Set it up as above and can get internet directly on the zyxel router though can't get it to pass traffic from wan to lan. Turned firewall and Nat of on the router. We can ping wan of router though not lan of the router does that mean the isp haven't made the addresses routeable?
Top Expert 2012

Commented:
Just refresh what your config currently is, can you confirm the following...

1) WAN of router = 88.215.70.124
2) LAN of router = 177.66.75.78
3) WAN of firewall = 177.66.75.75
4) Firewall doing NAT to internal clients

Is this correct?

The ISP doesn't need to make the addresses routable - they are already routable(since they are public IP addresses)

The pinging could be due to ICMP traffic being blocked on router
Do you have internet access from clients behind firewall at this point?

Author

Commented:
Thats correct.

I've allowed icmp ping both lan and wan. exteranlly i can ping wan of router but not lan.

No, no internet behind firewall.

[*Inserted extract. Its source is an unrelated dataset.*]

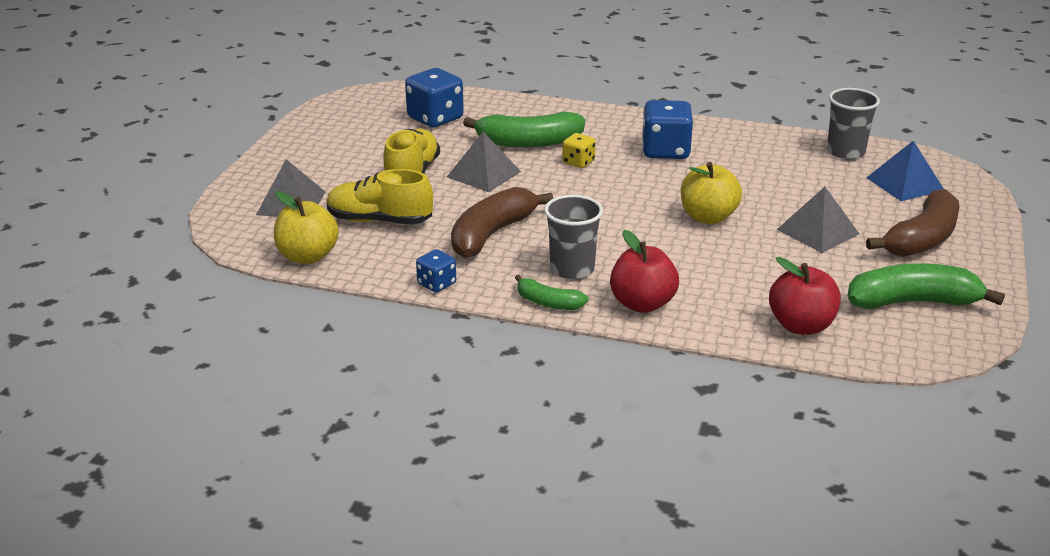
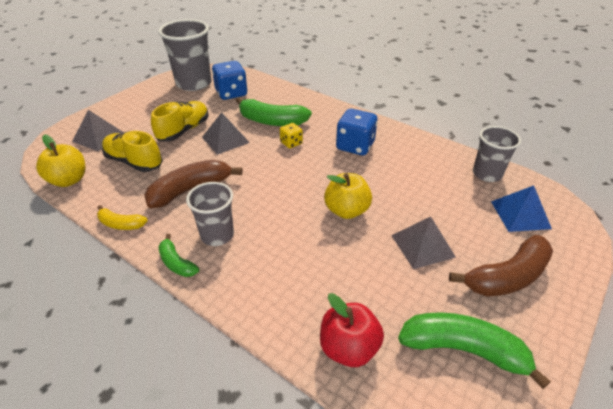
camera: 20 degrees right, 10 degrees up
blue dice [416,249,456,292] -> yellow banana [97,205,148,230]
red apple [610,230,679,313] -> none
none -> grey cup [158,19,212,91]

On the watchguard set up firewall policies to nat, 80 ,443, 53 from internal to external. Could you think of anything else on the watchguard that would need configuring? Saw snat though think firewall policies cover what is needed for internet access
Top Expert 2012

Commented:
There's no NAT on firewall for internal clients?
What IP range are they on?
Are they not on a private range internally?

From the firewall can you ping WAN IP of router?(Not familar with the Watchguard models, is there a section within it to allow you to ping hosts?)

What device is doing DHCP on this network? What IP is it if not firewall or router?

Author

Commented:
There's no NAT on firewall for internal clients?  yes included in firewall policies
What IP range are they on?  an internal 10.10.10.0
Are they not on a private range internally? yes they are

From the firewall can you ping WAN IP of router?(Not familar with the Watchguard models, is there a section within it to allow you to ping hosts?) I'll have a look

What device is doing DHCP on this network?  The domain controller. What IP is it if not firewall or router?  a 10 address.